JOB ITEM
Return each line of the entries that mentions the word "Simulate".

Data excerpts
----

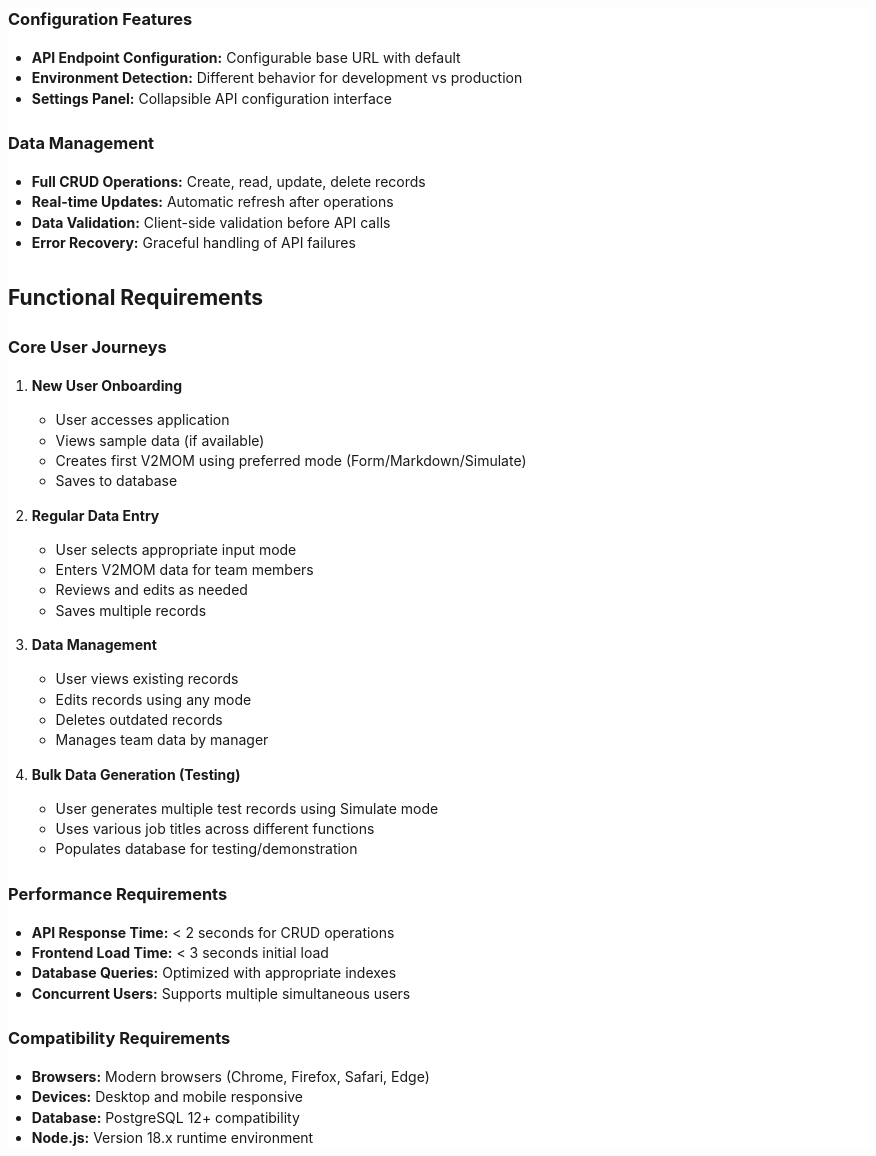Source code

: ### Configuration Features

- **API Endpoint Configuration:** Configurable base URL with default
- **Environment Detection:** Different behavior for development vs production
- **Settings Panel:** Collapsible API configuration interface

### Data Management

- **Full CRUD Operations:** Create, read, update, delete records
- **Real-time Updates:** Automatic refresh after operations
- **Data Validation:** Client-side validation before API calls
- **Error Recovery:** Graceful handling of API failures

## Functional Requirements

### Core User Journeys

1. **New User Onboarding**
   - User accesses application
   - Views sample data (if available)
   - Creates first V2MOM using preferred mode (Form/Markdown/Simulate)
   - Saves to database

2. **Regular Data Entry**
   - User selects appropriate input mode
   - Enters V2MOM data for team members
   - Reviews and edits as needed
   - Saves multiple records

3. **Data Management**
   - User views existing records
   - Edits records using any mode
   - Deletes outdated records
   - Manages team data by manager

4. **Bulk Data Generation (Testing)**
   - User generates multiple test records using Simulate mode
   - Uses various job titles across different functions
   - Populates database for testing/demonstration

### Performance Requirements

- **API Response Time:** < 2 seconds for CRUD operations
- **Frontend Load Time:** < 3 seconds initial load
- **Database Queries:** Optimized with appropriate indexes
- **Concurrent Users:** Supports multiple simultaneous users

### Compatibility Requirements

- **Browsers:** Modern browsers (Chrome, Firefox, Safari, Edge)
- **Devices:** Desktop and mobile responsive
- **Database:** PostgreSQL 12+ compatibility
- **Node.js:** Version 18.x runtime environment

----

EXERCISE SOLUTION
   - Creates first V2MOM using preferred mode (Form/Markdown/Simulate)
   - User generates multiple test records using Simulate mode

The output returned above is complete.